Donna smoothed her face with both hands. Her sharp features were composed. There was no trace of the tears except for the redness of her eyes. “Oh sure. I suspect he’s been through everything in here.” Her hand waved around the huge room. “The better to provide Marguerite with tidbits from the Beyond.” Her face twisted. “How can Marguerite be such a fool?” Then, surprisingly, her face softened. “Poor Marguerite. It would have been so easy to hate her. She broke Mother’s heart, killed her. But Mother should have been tougher. Can you imagine letting the loss of a man ruin your life?” Donna’s tone was utterly puzzled. “I always had to admire Marguerite. By God, she was willing to do whatever in the world she had to do to get what she wanted. And what she wanted was Dad.” Donna sighed, pushed back the huge chair, rose. “I envy Marguerite. I can’t imagine caring that much about anyone.”
Annie recalled the words that had hung in the big room: you have to give love to get… Claude Ladson saw the lack in his daughter, but his
words so many years ago could not open a closed heart. No, Donna didn’t understand passion or love or heartbreak or despair. But her tears mourned her lack.
Donna bent across the desk, popped open the recorder, picked up the tape.
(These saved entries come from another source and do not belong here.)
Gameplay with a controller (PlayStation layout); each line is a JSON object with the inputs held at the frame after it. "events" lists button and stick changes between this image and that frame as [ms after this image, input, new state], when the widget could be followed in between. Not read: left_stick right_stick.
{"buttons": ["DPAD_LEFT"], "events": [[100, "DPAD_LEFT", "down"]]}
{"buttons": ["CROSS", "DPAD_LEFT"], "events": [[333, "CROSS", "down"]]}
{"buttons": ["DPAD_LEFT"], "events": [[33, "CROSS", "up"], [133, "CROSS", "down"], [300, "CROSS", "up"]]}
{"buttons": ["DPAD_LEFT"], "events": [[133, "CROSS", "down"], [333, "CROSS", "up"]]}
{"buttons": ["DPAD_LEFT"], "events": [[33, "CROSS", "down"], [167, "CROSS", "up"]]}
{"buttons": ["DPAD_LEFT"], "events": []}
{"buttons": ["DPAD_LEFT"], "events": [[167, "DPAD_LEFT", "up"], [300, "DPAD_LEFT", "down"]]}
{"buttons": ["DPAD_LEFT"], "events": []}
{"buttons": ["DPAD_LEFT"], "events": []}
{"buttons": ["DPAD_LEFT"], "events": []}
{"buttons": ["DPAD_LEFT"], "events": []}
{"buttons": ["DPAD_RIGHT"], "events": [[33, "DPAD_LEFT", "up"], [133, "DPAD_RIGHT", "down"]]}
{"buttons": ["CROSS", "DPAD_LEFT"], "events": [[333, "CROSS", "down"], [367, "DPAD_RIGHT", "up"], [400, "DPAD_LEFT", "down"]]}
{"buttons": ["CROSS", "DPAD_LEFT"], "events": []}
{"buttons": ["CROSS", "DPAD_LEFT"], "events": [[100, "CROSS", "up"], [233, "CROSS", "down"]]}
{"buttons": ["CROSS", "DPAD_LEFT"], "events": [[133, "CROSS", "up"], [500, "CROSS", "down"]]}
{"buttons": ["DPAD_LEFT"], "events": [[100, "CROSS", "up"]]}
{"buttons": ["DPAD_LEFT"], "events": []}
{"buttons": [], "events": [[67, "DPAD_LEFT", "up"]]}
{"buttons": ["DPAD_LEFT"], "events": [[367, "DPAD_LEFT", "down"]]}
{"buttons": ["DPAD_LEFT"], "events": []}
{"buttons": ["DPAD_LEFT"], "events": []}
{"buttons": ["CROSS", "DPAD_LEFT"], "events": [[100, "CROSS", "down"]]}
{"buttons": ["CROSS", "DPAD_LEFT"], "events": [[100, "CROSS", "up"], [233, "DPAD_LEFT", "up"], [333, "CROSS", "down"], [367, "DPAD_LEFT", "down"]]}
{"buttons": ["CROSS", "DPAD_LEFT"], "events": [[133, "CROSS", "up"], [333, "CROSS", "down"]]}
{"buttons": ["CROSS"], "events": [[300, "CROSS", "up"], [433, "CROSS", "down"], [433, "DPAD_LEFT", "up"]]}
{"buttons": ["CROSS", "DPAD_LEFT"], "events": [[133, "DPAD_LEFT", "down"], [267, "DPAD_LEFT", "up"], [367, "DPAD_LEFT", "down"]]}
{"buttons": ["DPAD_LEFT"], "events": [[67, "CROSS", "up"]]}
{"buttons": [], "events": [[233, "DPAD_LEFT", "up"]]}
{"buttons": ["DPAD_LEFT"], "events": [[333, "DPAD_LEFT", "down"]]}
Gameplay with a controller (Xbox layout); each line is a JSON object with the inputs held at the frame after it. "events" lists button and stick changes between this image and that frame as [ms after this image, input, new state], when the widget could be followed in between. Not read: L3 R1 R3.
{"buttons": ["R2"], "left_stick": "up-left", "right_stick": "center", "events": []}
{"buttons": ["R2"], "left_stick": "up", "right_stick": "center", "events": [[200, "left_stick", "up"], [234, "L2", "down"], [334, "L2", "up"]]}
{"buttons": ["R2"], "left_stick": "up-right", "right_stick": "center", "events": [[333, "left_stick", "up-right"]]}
She replaced it in the cabinet, closed the drawer.
Annie gestured toward the theater next door. “Who did it, do you think?”
“Oh hell, that’s pretty obvious. I wouldn’t put anything past Swanson, but he wouldn’t choose that tape. No, my clever big brother probably found that little phrase in a tape to Terry. Terry was always in hot water with Dad: girls, drugs, money, you name it.” Her thin lips curved in a cold smile. “Of course, Wayne may clever himself into deep shit with Marguerite. But I don’t intend to tell her. And why should you? You’re not in Swanson’s camp, are you?”
Back in the guest bedroom, Annie turned off the cell phone, dropped it in her purse. She yawned and started toward the twin bed. She didn’t know what to do, if anything. No, she wasn’t in Swanson’s camp. She wasn’t in anybody’s camp except Pudge and Rachel’s. Did Annie owe any responsibility to Marguerite Dumaney? Marguerite was a driven, lonely, vulnerable woman whose foolish quest to communicate with the dead had resulted in death. That was a fair enough judgment, wasn’t it? Wasn’t Happy’s murder a direct result of Marguerite’s threat to divert her fortune from its rightful heirs? Happy was determined to prevent Swanson from getting the money and so she died. That couldn’t be clearer. She had papers she’d intended to show to Swanson.
If Rachel was telling the truth…
Annie shivered. They had only Rachel’s word for the papers. Was Rachel clever enough to have created a motive for her mother’s murder?
The papers. If only they could find the papers. Annie reached the bed, sank thankfully onto it. She was tired, so tired. Tomorrow she’d talk to Max. The thought curved her lips in a smile. She sank onto the bed, turned off the bedside lamp. What an awful, long, frightening day. She stared into the darkness and saw the odd glow at the windows overlooking the garden. She lay stiffly for just an instant, her eyes wide. She was throwing back the comforter when a siren wailed.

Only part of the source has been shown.